Dos
argumentos contra o impeachment do presidente Jair Bolsonaro, o mais fraco é o
de que não podemos “banalizar” esse instrumento. A lei é para ser usada, e em
nenhum outro caso anterior a este fez tanto sentido iniciar o processo de punição
que é previsto na Constituição e em lei de 1950 para o caso de o presidente
cometer crime de responsabilidade. Bolsonaro incorreu em vários crimes,
inclusive comuns, desde que assumiu o cargo.
Não
é a primeira vez que escrevo isso neste espaço. Em maio do ano passado escrevi
que era necessário não ter medo de encarar o impedimento, sempre traumático,
mas agora necessário para salvar vidas. Em outras colunas, listei os artigos
das leis do país que ele tem ferido constantemente. No ano passado ele escalou
nos ataques às instituições justamente quando o Brasil começava o enfrentamento
a um vírus mortal. É uma dupla perversidade.
O
impeachment da presidente Dilma não foi apenas por um preciosismo fiscal, por
uma singela pedalada, como ficou na memória de muita gente, da mesma forma que
Collor não foi abatido por um Fiat Elba. Com seus erros de decisão,
sequenciais, Dilma desmontou a economia. A recessão destruiu 7% do PIB em dois
anos, a inflação voltou a dois dígitos, o desemprego escalou, o déficit e a dívida
deram um salto. Tudo isso derrubou sua popularidade e ela não teve sustentação
política. Não foi um golpe. Foi o uso do impeachment por crime de
responsabilidade fiscal, e num contexto de descobertas de assalto aos cofres da
Petrobras para financiamento político.
Os crimes de Jair Bolsonaro estão em outro patamar de gravidade, porque atentam contra a vida. A falta de coordenação federal da pandemia matou brasileiros. Ele estimulou o agravamento da pandemia por atos, palavras e omissões. Se permanecer intocado e com o seu mandato até o fim, a história será reescrita naturalmente. O impeachment da presidente Dilma parecerá injusto e terá sido. E isso porque diante de crimes muito mais graves do que os que provocaram a desordem econômica, as instituições cruzaram os braços e lavaram suas mãos deixando Bolsonaro protegido.
O
presidente faz seus movimentos ameaçadores diante de instituições inertes ou
coniventes. A nota do procurador-geral da República, Augusto Aras, é
inconcebível. Ele não apenas diz que não fará seu papel constitucional, como
ameaça o país com uma insinuação de estado de defesa. Isso é a antessala de um
golpe. Bolsonaro mais uma vez, nos últimos dias, usou as Forças Armadas para
intimidar o país. E elas silenciam. Ajudaram desde o início o presidente com
seus silêncios, suas palavras ambíguas, e sua presença ao lado de um ex-tenente
que virou capitão quando passou, com desonra, para a reserva.
O
Congresso é o próximo passo que está sendo dado pelo presidente. Ter políticos
submissos na presidência das duas Casas será a etapa final para a blindagem.
Bolsonaro avança nesse propósito com a ajuda inclusive dos partidos de
esquerda, como PT e PDT, que deram oficialmente seu apoio a Rodrigo Pacheco
(DEM-MG), o senador que diz serem “escusáveis” os erros do governo. Que escusa
existe para o caso de Manaus? Pessoas morreram sufocadas porque o governo não
ouviu os alertas dos próprios funcionários do Ministério da Saúde, numa
terrível cronologia da tragédia. O ministro lá esteve e voltou prescrevendo tratamento
que a ciência comprovou que é ineficaz. E o estado precisava de oxigênio. Na
Câmara também avança o candidato com o apoio do Planalto.
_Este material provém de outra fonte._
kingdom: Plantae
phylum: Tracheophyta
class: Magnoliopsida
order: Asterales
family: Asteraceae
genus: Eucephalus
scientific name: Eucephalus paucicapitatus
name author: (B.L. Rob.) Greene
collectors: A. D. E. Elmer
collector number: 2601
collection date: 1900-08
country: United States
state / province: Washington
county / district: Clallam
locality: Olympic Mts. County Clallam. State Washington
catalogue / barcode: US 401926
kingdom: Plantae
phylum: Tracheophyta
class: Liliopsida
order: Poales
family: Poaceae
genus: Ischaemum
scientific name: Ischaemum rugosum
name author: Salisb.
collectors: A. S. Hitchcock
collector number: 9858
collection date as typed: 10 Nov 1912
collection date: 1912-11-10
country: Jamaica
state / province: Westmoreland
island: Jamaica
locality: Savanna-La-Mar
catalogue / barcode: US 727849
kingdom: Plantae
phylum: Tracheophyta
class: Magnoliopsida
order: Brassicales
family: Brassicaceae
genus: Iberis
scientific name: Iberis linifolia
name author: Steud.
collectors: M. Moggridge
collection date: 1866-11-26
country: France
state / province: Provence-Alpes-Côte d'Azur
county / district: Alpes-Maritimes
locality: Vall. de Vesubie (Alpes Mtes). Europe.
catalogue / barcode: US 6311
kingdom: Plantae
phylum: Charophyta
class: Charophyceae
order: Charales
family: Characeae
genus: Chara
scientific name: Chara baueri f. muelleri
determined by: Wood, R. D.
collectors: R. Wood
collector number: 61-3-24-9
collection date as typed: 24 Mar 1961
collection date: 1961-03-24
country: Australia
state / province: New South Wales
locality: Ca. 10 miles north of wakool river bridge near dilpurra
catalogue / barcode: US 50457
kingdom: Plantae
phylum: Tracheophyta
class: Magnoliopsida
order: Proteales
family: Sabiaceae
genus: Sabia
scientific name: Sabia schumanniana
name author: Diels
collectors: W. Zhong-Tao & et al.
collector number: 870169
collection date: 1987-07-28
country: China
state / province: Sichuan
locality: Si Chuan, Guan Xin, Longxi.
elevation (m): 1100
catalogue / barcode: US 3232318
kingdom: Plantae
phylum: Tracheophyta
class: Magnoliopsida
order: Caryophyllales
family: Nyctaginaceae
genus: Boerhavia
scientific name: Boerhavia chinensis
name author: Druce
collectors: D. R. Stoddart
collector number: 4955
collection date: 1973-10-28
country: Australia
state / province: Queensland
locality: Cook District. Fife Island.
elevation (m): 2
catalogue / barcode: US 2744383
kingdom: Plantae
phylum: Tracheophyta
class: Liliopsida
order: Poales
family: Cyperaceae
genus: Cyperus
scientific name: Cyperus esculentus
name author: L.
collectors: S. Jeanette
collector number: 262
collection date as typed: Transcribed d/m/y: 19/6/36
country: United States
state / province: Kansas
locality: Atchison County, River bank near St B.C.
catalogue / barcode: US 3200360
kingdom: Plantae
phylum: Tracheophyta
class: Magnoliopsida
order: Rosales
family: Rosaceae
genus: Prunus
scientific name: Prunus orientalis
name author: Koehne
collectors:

Bolsonaro quer demonstrar superioridade e que tudo está dominado. Tem chances de colocar submissos nas presidências das duas Casas, a PGR já está em suas mãos, as Forças Armadas aceitam ser o espantalho dos democratas. Muitos dizem não ser estratégica a defesa do impeachment agora, porque ele seria barrado pela anomia das instituições. Isso não é argumento para não defender o impeachment do presidente Bolsonaro. Ele cometeu inúmeros crimes e precisa responder por eles. Se a democracia brasileira não tiver forças para tanto, ela mudará o passado. Serão injustos os impeachments anteriores. O mais grave, contudo, não é a mudança do passado, mas a do futuro. Brasileiros estão morrendo hoje pela gestão criminosa da pandemia. Em nome dos sem futuro a democracia brasileira precisa encarar o seu maior desafio.